Along the away, you may abuse python's buit-in list objects as an easy way to manipulate data sets around.
Here is a sample programa that counts strings given in the command line found in files in a given directory,, and assembles a .CSV table with them:
# -*- coding: utf-8 -*-
import csv
import sys, os
output_name = "count.csv"
def find_in_file(path, string_list):
count = []
file_ = open(path)
data = file_.read()
file_.close()
for string in string_list:
count.append(data.count(string))
return count
def main():
if len(sys.argv) < 3:
print "Use %s directory_path <string1>[ string2 [...]])\n" % __package__
sys.exit(1)
target_dir = sys.argv[1]
string_list = sys.argv[2:]
csv_file = open(output_name, "wt")
writer = csv.writer(csv_file)
header = ["Filename"] + string_list
writer.writerow(header)
for filename in os.listdir(target_dir):
path = os.path.join(target_dir, filename)
if not os.path.isfile(path):
continue
line = [filename] + find_in_file(path, string_list)
writer.writerow(line)
csv_file.close()
if __name__=="__main__":
main()
The steps to do this are as follows:
Make a list of all files in the directory (This isn't necessary if you're only interested in a single file)

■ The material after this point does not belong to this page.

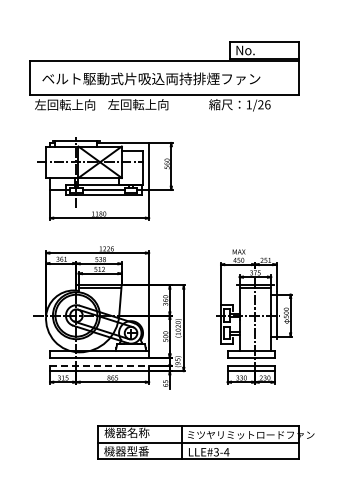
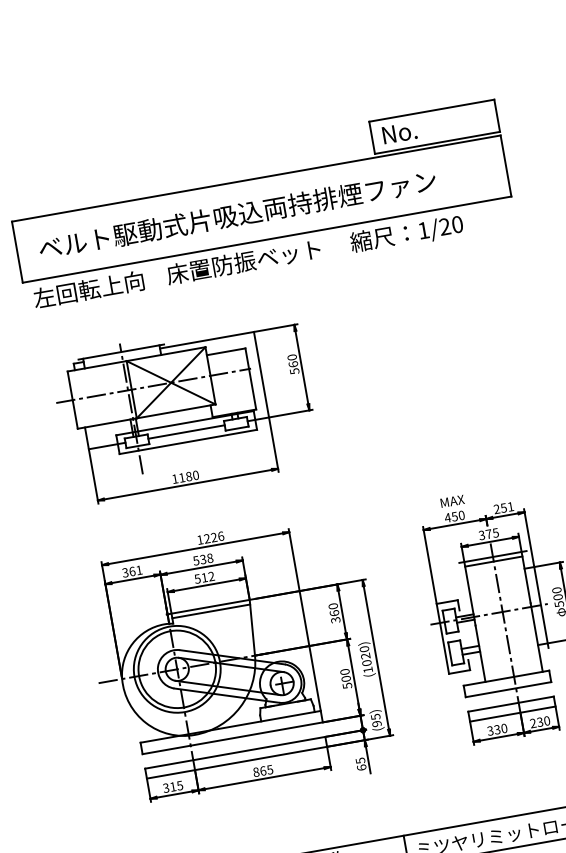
text: (150, 104) -> (244, 261), 左回転上向 -> 床置防振ベット
text: (267, 104) -> (456, 224), 1/26 -> 1/20
line: (99, 365) -> (235, 752), dashed -> solid

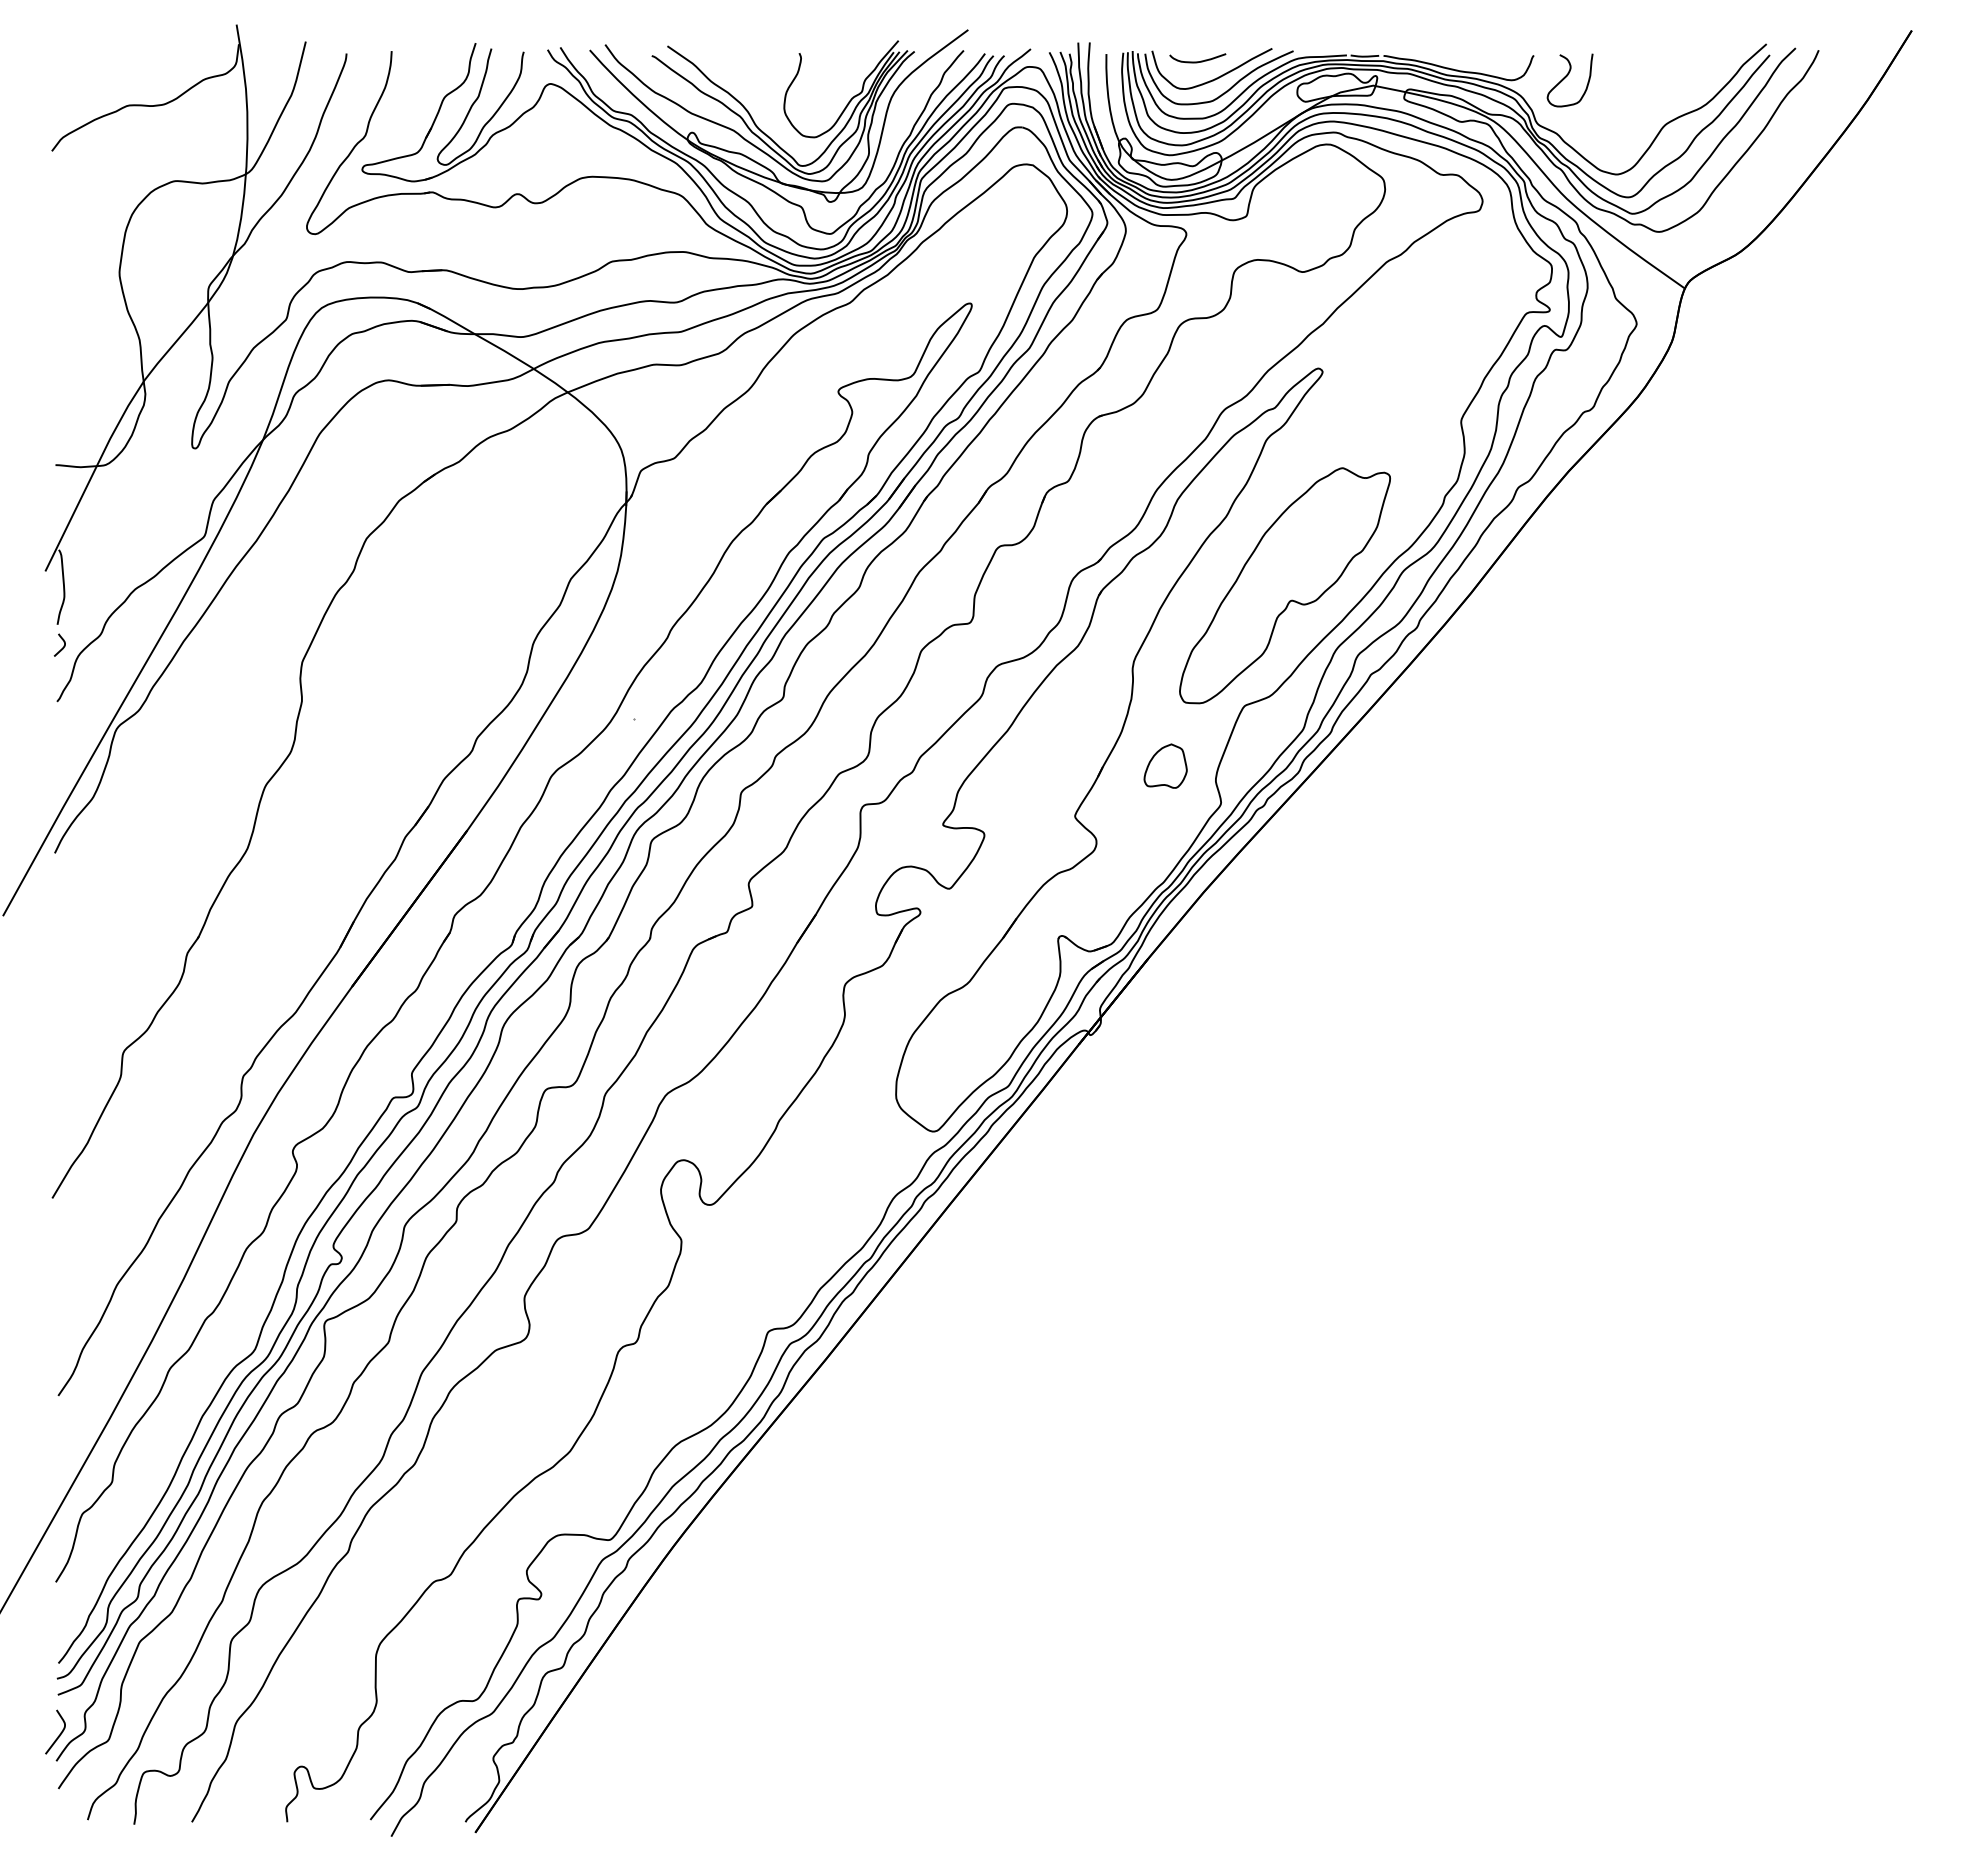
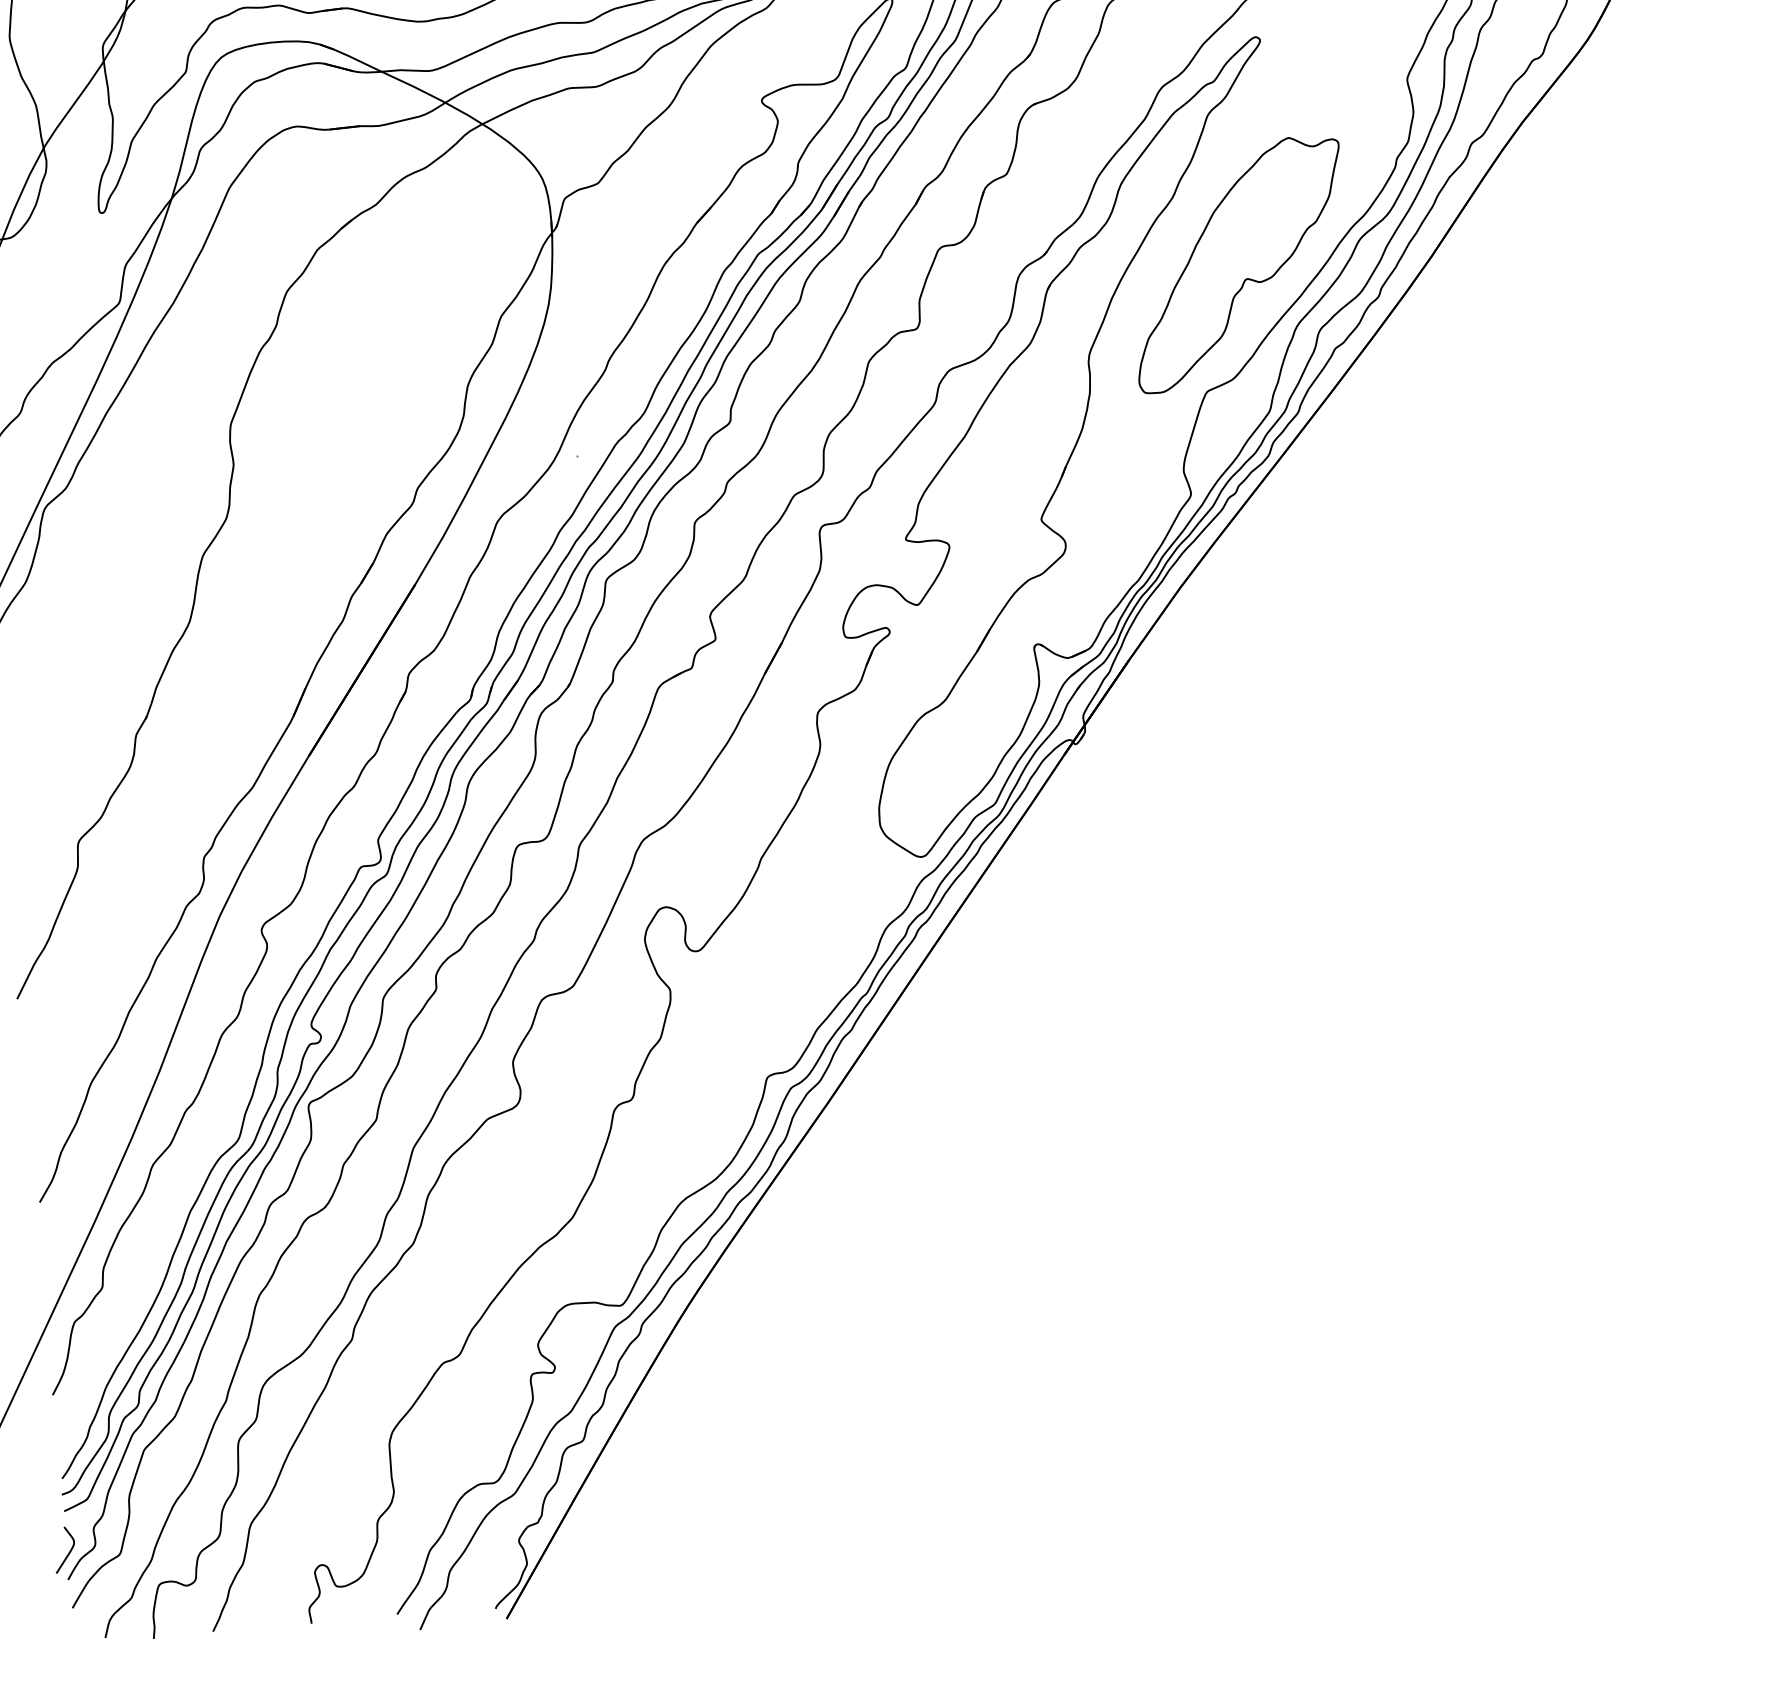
part: (1165, 765) -> (1130, 459), removed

Extract the names of those files that you're interested in
In a loop, read in those files line by line
See if the line matches your pattern
Extract the part of the line before the first : character
So, the code would look something like this, provided your text files are formatted the way you've shown in the question and that this format is reliably correct:
import sys, os, glob
dir_path = sys.argv[1]
if dir_path[-1] != os.sep: dir_path+=os.sep
file_list = glob.glob(dir_path+'*.txt') #use standard *NIX wildcards to get your file names, in this case, all the files with a .txt extension
with open('out_file.csv', 'w') as out_file:
for filename in file_list:
with open(filename, 'r') as in_file:
for line in in_file:
if 'STRING=SOME_STRING' in line:
out_file.write(line.split(':')[0]+'\n')
This program would be run as python extract_paths.py path/to/directory and would give you a file called out_file.csv in your current directory.
This file can then be imported into Excel as a CSV file. If your input is less reliable than you've suggested, regular expressions might be a better choice.